Kommentar G20-Finanzminister-Treffen: Kriterien gegen künftige Krisen
Die G20-Finanzminister haben definiert, wo die fünf größten Gefahren für die Weltwirtschaft lauern. Viel bringt das noch nicht, aber den Eurostaaten sollte das zu denken geben.
N ichts Geringeres als den Umbau der Weltwirtschaft hat die französische Regierung als Ratsvorsitzende auf die Agenda der G 20 gesetzt: Indem die zwanzig wichtigsten Industrie- und Schwellenländer wirtschaftliche Ungleichgewichte beseitigen, soll das Gesamtgefüge stabiler werden. Und immerhin: Am Wochenende haben die G-20-Finanzminister schon einmal definiert, aus welchen fünf Bereichen ihrer Meinung nach konkrete Gefahr droht: von der Staatsverschuldung, den Haushaltsdefiziten, den privaten Schulden, aber auch durch unausgeglichene Außenhandelsbilanzen sowie ungleiche Investitionsströme.

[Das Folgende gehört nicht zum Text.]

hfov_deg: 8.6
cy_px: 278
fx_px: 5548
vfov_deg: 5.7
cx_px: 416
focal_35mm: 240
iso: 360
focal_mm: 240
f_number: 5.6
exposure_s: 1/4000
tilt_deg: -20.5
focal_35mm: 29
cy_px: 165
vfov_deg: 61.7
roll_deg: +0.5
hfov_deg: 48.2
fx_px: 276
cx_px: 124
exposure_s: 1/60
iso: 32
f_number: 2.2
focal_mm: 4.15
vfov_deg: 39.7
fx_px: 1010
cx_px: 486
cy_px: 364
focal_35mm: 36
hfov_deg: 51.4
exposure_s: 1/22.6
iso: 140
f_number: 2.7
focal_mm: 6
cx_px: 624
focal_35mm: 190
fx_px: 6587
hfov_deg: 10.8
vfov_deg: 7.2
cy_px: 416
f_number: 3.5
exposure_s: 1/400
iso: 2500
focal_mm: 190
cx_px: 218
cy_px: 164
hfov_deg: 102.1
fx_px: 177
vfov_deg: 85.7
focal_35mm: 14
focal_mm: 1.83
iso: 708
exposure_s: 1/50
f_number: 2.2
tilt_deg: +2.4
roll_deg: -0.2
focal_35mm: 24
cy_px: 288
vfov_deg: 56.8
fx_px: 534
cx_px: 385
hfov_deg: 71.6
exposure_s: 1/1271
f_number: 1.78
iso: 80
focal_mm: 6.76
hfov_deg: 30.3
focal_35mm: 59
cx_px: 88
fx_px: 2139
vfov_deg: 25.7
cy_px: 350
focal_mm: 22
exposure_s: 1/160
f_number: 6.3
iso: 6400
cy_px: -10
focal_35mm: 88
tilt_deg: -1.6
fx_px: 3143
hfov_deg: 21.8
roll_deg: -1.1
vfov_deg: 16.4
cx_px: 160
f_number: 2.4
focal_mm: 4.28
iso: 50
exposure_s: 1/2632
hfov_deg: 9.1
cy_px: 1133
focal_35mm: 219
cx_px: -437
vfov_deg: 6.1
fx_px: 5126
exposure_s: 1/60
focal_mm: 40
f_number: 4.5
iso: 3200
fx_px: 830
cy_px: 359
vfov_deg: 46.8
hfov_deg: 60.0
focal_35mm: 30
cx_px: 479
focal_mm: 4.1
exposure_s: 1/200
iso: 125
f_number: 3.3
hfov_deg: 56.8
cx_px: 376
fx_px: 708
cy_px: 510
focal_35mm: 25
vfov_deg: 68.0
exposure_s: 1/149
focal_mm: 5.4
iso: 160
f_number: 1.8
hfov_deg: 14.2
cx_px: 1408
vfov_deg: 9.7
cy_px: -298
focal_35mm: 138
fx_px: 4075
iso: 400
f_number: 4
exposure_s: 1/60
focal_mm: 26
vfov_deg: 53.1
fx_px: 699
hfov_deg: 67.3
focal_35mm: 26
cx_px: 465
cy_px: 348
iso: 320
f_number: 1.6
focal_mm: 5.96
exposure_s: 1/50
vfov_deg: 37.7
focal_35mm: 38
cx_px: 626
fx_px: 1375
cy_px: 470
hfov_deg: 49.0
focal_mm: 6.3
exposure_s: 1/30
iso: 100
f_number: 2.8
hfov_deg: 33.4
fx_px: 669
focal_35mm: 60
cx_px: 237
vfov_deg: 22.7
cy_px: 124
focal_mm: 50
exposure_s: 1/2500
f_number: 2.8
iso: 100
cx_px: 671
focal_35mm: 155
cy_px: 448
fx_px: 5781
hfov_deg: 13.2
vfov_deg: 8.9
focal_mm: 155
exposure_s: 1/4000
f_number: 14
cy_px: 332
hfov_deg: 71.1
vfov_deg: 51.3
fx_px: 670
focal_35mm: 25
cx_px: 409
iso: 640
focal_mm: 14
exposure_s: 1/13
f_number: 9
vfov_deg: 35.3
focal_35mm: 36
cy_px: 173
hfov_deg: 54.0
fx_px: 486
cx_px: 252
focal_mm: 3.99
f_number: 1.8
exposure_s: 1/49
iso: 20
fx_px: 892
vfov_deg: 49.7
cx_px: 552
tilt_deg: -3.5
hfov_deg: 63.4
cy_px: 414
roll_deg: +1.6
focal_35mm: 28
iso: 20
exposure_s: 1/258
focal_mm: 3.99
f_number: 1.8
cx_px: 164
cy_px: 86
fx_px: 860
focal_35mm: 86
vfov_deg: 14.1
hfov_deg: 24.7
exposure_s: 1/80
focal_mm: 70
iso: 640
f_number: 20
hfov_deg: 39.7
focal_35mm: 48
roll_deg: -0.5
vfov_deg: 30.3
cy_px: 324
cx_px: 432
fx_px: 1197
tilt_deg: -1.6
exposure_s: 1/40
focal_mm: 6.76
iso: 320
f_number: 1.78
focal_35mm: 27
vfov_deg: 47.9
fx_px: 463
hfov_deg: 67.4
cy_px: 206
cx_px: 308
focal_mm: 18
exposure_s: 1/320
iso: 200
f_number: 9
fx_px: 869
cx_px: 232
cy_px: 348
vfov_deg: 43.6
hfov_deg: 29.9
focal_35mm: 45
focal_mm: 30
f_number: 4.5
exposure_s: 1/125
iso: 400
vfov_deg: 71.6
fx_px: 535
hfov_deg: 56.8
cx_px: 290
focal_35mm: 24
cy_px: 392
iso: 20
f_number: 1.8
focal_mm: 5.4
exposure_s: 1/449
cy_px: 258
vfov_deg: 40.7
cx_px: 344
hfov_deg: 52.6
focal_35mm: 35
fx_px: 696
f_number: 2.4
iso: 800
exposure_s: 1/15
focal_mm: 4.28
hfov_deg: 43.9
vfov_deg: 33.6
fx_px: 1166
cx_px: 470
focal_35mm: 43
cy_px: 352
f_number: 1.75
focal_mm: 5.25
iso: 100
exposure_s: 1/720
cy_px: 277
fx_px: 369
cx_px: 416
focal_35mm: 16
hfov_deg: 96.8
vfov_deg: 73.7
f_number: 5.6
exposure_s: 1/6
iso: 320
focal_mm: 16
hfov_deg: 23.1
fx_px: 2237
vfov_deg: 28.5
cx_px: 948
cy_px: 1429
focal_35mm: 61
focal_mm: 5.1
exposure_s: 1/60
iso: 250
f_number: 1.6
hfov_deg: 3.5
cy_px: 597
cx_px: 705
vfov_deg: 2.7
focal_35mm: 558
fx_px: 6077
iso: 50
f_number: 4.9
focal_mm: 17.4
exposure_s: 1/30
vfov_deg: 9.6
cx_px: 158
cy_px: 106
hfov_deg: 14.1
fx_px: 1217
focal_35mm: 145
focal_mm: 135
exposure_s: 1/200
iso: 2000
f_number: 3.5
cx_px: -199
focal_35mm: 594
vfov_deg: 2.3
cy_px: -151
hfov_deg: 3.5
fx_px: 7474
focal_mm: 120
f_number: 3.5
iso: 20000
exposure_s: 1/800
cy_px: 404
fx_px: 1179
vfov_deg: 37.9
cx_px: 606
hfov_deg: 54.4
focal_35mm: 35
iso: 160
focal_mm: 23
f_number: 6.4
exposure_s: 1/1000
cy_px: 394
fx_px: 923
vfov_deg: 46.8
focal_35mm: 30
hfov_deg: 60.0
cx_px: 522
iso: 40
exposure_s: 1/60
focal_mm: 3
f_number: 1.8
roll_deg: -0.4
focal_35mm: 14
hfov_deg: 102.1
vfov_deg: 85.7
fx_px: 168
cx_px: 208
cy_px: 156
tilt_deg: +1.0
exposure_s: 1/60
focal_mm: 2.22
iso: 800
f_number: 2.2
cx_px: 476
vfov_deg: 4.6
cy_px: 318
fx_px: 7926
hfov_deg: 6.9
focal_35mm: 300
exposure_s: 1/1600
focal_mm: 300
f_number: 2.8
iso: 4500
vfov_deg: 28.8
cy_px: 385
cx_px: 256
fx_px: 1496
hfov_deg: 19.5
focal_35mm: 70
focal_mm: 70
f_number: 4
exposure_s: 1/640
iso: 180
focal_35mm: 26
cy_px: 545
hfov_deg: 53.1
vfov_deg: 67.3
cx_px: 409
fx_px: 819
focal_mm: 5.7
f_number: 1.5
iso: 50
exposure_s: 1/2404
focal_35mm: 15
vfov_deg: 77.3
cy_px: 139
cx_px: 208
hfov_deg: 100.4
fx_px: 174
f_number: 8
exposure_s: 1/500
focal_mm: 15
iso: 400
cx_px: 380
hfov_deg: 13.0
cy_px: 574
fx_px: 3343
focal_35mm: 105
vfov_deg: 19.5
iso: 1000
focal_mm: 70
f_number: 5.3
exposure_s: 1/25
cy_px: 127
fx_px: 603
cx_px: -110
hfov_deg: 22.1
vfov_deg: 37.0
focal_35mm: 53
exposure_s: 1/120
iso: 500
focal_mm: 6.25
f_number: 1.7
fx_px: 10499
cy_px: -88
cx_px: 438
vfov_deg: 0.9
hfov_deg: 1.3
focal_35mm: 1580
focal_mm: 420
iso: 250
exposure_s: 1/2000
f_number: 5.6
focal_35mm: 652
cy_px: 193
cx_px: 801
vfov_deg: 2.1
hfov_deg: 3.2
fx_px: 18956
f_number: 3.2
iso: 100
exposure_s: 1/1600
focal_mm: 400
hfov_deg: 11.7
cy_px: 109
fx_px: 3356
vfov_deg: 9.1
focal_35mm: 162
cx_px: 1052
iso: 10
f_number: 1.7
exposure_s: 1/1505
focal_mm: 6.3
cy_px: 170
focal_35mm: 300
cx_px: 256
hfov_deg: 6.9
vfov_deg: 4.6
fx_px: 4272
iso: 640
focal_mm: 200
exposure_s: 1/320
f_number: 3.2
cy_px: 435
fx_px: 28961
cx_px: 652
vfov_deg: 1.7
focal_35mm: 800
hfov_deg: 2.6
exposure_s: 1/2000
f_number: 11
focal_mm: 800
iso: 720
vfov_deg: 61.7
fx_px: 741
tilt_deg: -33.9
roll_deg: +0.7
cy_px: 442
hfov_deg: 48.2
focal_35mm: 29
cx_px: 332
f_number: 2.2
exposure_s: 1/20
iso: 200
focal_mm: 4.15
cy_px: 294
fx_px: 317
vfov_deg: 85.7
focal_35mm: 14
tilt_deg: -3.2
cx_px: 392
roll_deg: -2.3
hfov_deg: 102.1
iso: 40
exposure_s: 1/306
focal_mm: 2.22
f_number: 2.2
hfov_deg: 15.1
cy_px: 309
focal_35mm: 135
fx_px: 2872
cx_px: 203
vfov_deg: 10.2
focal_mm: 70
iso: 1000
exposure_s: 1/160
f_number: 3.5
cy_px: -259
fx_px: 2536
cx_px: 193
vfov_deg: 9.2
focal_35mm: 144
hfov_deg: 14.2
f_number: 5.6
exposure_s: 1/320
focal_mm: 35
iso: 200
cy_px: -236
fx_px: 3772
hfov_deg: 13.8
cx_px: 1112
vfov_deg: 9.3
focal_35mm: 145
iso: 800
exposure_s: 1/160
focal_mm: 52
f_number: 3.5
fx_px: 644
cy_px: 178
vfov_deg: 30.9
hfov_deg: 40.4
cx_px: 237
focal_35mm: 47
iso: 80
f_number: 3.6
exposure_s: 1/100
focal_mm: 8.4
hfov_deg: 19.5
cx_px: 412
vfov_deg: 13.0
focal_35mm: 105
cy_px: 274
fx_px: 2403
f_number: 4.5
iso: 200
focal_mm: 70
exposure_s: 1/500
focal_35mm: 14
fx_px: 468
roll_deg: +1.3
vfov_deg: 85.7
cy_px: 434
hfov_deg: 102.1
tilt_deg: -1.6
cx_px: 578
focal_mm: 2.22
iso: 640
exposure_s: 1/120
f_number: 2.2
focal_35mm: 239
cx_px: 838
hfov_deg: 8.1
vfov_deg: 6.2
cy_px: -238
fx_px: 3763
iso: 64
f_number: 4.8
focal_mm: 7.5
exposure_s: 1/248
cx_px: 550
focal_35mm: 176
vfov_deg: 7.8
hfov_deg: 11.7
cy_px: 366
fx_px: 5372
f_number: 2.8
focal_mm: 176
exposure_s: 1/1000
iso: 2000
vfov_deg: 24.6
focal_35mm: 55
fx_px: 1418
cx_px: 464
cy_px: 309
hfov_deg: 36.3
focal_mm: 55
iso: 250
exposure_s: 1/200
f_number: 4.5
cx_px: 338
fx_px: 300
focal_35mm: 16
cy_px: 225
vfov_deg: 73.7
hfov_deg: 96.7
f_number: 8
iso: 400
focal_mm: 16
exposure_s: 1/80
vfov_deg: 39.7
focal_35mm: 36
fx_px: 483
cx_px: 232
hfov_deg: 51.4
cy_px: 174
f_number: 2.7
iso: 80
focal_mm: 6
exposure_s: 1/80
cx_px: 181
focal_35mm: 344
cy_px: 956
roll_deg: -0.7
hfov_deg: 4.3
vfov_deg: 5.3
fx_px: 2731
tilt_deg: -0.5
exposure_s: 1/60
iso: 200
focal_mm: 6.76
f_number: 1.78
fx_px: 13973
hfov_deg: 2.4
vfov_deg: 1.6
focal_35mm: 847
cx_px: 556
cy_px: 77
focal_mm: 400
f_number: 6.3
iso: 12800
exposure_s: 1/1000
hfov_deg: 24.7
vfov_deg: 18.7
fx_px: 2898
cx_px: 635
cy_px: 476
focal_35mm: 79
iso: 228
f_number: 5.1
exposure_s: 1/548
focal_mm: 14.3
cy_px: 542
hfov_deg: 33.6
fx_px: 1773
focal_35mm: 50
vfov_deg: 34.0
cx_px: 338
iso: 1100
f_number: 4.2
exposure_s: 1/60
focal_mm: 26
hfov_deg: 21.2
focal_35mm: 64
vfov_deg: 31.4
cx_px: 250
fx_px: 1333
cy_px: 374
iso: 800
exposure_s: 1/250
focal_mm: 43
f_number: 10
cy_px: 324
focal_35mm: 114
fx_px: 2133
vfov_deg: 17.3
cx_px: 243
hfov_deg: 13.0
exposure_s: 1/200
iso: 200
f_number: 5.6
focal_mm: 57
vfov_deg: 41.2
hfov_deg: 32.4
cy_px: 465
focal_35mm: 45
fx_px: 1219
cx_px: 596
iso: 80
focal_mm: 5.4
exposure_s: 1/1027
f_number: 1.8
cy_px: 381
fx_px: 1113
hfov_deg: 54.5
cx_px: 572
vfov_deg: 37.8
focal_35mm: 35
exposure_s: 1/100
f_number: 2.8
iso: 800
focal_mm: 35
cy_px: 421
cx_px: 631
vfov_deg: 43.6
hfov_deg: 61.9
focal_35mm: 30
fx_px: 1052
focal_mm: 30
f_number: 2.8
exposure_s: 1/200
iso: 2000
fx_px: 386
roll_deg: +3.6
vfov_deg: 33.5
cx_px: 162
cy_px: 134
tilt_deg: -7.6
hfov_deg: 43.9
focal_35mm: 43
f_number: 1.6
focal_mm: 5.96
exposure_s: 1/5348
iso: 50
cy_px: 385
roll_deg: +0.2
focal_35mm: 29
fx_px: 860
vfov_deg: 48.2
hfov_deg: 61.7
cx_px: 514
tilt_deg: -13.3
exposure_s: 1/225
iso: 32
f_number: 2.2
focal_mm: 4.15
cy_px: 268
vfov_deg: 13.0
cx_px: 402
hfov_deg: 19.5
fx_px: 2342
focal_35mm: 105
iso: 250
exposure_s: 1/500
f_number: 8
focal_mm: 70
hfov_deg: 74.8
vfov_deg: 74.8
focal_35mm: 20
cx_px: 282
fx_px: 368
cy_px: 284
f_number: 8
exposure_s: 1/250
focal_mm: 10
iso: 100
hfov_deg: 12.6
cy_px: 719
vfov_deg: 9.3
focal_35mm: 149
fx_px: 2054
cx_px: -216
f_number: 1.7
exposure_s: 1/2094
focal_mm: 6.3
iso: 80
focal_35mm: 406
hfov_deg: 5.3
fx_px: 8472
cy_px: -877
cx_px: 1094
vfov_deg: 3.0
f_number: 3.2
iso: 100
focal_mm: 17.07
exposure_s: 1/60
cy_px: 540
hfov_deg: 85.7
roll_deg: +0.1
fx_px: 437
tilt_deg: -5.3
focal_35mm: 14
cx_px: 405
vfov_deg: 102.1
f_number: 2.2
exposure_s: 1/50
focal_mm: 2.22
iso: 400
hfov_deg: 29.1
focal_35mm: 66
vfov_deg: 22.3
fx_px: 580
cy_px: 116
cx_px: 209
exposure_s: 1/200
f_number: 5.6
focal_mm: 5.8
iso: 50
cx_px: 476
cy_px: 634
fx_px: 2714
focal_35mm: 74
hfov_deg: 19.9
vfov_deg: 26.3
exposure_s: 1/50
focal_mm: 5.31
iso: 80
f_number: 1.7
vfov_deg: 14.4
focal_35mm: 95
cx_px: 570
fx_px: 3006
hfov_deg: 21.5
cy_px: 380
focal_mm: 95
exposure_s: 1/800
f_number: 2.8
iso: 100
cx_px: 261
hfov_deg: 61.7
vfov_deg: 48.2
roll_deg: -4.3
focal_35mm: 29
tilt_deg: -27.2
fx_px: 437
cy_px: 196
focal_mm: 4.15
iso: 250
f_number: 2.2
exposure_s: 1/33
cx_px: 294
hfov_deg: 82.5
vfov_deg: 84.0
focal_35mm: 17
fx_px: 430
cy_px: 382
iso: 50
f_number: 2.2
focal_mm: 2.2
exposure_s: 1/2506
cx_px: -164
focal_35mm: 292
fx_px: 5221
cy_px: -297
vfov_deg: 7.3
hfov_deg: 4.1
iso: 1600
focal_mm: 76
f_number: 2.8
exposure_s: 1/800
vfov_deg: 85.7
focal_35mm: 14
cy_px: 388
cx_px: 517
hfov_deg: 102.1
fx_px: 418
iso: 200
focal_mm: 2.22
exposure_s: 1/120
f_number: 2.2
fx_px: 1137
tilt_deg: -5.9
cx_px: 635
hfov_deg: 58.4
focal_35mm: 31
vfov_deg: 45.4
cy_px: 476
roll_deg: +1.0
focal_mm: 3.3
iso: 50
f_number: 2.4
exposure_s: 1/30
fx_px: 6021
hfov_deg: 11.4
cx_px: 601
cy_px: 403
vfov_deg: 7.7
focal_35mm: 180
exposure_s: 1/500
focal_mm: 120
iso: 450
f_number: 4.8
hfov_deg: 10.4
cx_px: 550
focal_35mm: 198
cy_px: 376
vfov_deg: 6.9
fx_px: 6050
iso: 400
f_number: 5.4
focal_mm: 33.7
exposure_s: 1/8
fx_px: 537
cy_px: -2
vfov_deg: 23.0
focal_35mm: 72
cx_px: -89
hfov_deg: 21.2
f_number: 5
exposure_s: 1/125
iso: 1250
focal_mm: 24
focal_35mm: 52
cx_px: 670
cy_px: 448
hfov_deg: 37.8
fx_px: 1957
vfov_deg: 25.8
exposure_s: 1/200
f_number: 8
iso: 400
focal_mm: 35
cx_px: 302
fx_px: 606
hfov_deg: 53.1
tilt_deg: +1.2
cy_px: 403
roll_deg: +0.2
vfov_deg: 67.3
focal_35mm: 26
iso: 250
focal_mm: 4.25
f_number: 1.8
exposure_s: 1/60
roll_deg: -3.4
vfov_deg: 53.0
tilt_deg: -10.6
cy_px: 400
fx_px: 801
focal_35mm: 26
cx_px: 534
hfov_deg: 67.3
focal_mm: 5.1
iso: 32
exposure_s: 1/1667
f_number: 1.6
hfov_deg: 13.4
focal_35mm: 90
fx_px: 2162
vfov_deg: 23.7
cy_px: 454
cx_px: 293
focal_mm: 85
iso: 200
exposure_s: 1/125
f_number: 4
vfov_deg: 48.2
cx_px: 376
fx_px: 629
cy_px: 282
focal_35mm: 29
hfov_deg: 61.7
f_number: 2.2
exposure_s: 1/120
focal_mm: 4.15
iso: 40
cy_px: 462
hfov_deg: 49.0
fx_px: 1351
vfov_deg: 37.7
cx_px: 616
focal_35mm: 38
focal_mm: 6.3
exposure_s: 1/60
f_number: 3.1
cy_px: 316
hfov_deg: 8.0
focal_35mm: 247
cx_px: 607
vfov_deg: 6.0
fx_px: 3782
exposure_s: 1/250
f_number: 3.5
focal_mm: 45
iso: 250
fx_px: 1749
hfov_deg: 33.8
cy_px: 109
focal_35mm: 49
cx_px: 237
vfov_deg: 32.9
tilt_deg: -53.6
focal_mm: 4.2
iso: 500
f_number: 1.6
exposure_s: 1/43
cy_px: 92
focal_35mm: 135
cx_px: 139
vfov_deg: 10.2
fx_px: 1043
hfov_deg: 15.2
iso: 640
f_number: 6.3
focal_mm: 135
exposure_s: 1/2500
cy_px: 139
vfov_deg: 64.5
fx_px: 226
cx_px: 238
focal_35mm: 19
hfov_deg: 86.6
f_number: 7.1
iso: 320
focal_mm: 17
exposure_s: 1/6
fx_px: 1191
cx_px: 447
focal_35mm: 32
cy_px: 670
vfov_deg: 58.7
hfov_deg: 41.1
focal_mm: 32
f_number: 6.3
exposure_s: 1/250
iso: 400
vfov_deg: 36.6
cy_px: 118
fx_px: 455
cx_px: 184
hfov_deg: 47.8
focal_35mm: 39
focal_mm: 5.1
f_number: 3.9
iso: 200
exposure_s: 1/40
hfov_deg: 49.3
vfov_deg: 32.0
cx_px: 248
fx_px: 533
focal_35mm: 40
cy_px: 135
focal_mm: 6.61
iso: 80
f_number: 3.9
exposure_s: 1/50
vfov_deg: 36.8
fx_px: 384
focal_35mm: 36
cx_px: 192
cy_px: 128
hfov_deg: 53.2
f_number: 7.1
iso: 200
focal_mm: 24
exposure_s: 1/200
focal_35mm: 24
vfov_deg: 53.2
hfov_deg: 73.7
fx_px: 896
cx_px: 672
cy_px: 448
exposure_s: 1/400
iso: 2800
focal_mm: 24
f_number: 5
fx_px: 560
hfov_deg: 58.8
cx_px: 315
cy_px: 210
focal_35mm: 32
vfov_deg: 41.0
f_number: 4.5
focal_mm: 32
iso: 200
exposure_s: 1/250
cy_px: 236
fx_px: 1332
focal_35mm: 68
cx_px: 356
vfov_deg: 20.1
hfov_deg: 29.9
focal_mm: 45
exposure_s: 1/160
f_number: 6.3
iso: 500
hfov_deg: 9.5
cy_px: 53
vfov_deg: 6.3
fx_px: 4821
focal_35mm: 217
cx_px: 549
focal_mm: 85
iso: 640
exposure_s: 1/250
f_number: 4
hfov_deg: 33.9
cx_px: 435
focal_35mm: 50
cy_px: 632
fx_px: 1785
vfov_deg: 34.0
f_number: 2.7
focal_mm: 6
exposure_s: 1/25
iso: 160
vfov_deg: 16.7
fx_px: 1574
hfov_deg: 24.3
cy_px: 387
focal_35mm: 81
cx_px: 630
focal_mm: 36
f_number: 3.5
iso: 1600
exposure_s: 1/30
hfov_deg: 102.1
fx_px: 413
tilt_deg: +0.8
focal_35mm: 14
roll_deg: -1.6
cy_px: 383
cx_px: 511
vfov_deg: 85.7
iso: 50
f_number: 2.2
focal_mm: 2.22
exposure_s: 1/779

Diese Auflistung allein nutzt noch nicht viel. Sie kann vielleicht so etwas wie ein Frühwarnsystem bilden - das sich jeder halbwegs interessierte Mensch aber auch selbst zusammenbasteln könnte. Interessant wird sie erst dann, wenn auch Zielgrößen festgelegt werden, in welchem Rahmen sich diese Indikatoren entwickeln dürfen - und zwar sowohl nach oben wie nach unten.
Wie hoch dürfen die Schulden sein? Und wie niedrig? Wie viel darf ein Land mehr im- als exportieren? Und umgekehrt: Schließlich schafft auch ein Exportüberschuss gefährliche Ungleichgewichte, weil als Ausgleich anderswo ein Defizit steht. Völlig egal, ob er wie in Deutschland vor allem durch Lohn- oder wie in China zusätzlich durch Währungsdumping entsteht.
BEATE WILLMS ist Redakteurin im Umwelt- und Wirtschaftsressort der taz.
Und wenn es für die fünf Kriterien nicht nur einen vorgegebenen Korridor gäbe, sondern Verstöße auch sanktioniert würden, hätten die G 20 so etwas wie einen globalen Stabilitätspakt.
Aber auch wenn es auf der ganz internationalen Bühne so bald noch nicht so weit kommen wird, sollte die Einigung vom Wochenende doch den Eurostaaten zu denken geben. Schließlich wollen deren Regierungschefs auf ihrem nächsten Gipfel eine Reform des Euro-Stabilitätspakts angehen. Und dabei blockiert die Bundesregierung bislang alle Versuche der EU-Kommission, auch hier einen erweiterten Kriterienkatalog anzulegen.
Stattdessen würde sie am liebsten nicht weniger und nicht mehr tun, als allen anderen Staaten eine Schuldenbremse nach deutschem Vorbild zu verordnen - und damit davon ablenken, dass sie mit ihren Außenhandelsüberschüssen maßgeblich mitverantwortlich ist für die Instabilität der Eurozone. Damit darf man sie nicht mehr durchkommen lassen.